→ **Activity**
The records are to be repeated in full. Every line must match.

→ **Given data**

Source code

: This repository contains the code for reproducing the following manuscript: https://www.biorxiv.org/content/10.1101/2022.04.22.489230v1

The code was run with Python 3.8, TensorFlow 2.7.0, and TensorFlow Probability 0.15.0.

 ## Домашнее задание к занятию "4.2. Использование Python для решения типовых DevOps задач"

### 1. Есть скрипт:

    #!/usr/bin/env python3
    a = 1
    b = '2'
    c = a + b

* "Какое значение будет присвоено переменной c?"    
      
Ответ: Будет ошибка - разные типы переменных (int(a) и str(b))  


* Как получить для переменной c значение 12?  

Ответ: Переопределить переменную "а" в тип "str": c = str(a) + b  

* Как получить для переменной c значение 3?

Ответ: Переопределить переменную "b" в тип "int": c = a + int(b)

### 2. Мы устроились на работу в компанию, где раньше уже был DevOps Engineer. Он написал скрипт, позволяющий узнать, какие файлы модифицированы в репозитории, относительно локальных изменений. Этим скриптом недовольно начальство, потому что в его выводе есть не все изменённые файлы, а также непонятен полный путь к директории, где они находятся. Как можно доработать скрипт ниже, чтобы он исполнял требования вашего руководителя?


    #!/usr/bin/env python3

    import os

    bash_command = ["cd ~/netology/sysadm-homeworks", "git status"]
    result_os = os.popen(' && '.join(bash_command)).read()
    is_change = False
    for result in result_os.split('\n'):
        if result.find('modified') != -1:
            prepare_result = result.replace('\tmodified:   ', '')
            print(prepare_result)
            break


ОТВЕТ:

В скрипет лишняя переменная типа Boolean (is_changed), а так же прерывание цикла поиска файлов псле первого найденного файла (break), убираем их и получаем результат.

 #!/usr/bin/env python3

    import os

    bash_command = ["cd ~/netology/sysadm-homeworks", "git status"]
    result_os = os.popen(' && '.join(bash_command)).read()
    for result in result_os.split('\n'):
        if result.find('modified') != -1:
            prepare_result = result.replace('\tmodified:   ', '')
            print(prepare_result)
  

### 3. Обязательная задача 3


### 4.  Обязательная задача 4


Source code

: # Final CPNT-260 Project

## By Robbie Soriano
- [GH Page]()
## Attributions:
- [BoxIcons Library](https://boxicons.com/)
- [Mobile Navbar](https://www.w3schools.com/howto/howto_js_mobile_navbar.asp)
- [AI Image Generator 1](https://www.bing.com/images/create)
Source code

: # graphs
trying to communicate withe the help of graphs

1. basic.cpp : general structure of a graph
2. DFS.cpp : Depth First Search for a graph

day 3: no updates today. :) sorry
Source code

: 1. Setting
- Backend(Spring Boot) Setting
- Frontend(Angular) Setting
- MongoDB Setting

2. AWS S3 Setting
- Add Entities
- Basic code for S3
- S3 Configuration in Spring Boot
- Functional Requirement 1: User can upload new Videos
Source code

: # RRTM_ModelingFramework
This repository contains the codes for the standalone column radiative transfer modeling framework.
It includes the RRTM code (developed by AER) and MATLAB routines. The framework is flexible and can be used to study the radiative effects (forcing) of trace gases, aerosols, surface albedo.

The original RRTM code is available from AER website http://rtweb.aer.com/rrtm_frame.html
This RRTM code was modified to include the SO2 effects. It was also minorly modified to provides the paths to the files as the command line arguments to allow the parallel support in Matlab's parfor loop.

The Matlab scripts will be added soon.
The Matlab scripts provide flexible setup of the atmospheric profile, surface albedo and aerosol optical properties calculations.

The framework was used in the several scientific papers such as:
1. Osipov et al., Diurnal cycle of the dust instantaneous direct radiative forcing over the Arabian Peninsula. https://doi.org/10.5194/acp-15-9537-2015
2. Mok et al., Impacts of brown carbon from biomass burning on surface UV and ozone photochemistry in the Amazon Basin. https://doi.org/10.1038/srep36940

→ **Solution**
Source code

: This repository contains the code for reproducing the following manuscript: https://www.biorxiv.org/content/10.1101/2022.04.22.489230v1

The code was run with Python 3.8, TensorFlow 2.7.0, and TensorFlow Probability 0.15.0.

 ## Домашнее задание к занятию "4.2. Использование Python для решения типовых DevOps задач"

### 1. Есть скрипт:

    #!/usr/bin/env python3
    a = 1
    b = '2'
    c = a + b

* "Какое значение будет присвоено переменной c?"    
      
Ответ: Будет ошибка - разные типы переменных (int(a) и str(b))  


* Как получить для переменной c значение 12?  

Ответ: Переопределить переменную "а" в тип "str": c = str(a) + b  

* Как получить для переменной c значение 3?

Ответ: Переопределить переменную "b" в тип "int": c = a + int(b)

### 2. Мы устроились на работу в компанию, где раньше уже был DevOps Engineer. Он написал скрипт, позволяющий узнать, какие файлы модифицированы в репозитории, относительно локальных изменений. Этим скриптом недовольно начальство, потому что в его выводе есть не все изменённые файлы, а также непонятен полный путь к директории, где они находятся. Как можно доработать скрипт ниже, чтобы он исполнял требования вашего руководителя?


    #!/usr/bin/env python3

    import os

    bash_command = ["cd ~/netology/sysadm-homeworks", "git status"]
    result_os = os.popen(' && '.join(bash_command)).read()
    is_change = False
    for result in result_os.split('\n'):
        if result.find('modified') != -1:
            prepare_result = result.replace('\tmodified:   ', '')
            print(prepare_result)
            break


ОТВЕТ:

В скрипет лишняя переменная типа Boolean (is_changed), а так же прерывание цикла поиска файлов псле первого найденного файла (break), убираем их и получаем результат.

 #!/usr/bin/env python3

    import os

    bash_command = ["cd ~/netology/sysadm-homeworks", "git status"]
    result_os = os.popen(' && '.join(bash_command)).read()
    for result in result_os.split('\n'):
        if result.find('modified') != -1:
            prepare_result = result.replace('\tmodified:   ', '')
            print(prepare_result)
  

### 3. Обязательная задача 3


### 4.  Обязательная задача 4


Source code

: # Final CPNT-260 Project

## By Robbie Soriano
- [GH Page]()
## Attributions:
- [BoxIcons Library](https://boxicons.com/)
- [Mobile Navbar](https://www.w3schools.com/howto/howto_js_mobile_navbar.asp)
- [AI Image Generator 1](https://www.bing.com/images/create)
Source code

: # graphs
trying to communicate withe the help of graphs

1. basic.cpp : general structure of a graph
2. DFS.cpp : Depth First Search for a graph

day 3: no updates today. :) sorry
Source code

: 1. Setting
- Backend(Spring Boot) Setting
- Frontend(Angular) Setting
- MongoDB Setting

2. AWS S3 Setting
- Add Entities
- Basic code for S3
- S3 Configuration in Spring Boot
- Functional Requirement 1: User can upload new Videos
Source code

: # RRTM_ModelingFramework
This repository contains the codes for the standalone column radiative transfer modeling framework.
It includes the RRTM code (developed by AER) and MATLAB routines. The framework is flexible and can be used to study the radiative effects (forcing) of trace gases, aerosols, surface albedo.

The original RRTM code is available from AER website http://rtweb.aer.com/rrtm_frame.html
This RRTM code was modified to include the SO2 effects. It was also minorly modified to provides the paths to the files as the command line arguments to allow the parallel support in Matlab's parfor loop.

The Matlab scripts will be added soon.
The Matlab scripts provide flexible setup of the atmospheric profile, surface albedo and aerosol optical properties calculations.

The framework was used in the several scientific papers such as:
1. Osipov et al., Diurnal cycle of the dust instantaneous direct radiative forcing over the Arabian Peninsula. https://doi.org/10.5194/acp-15-9537-2015
2. Mok et al., Impacts of brown carbon from biomass burning on surface UV and ozone photochemistry in the Amazon Basin. https://doi.org/10.1038/srep36940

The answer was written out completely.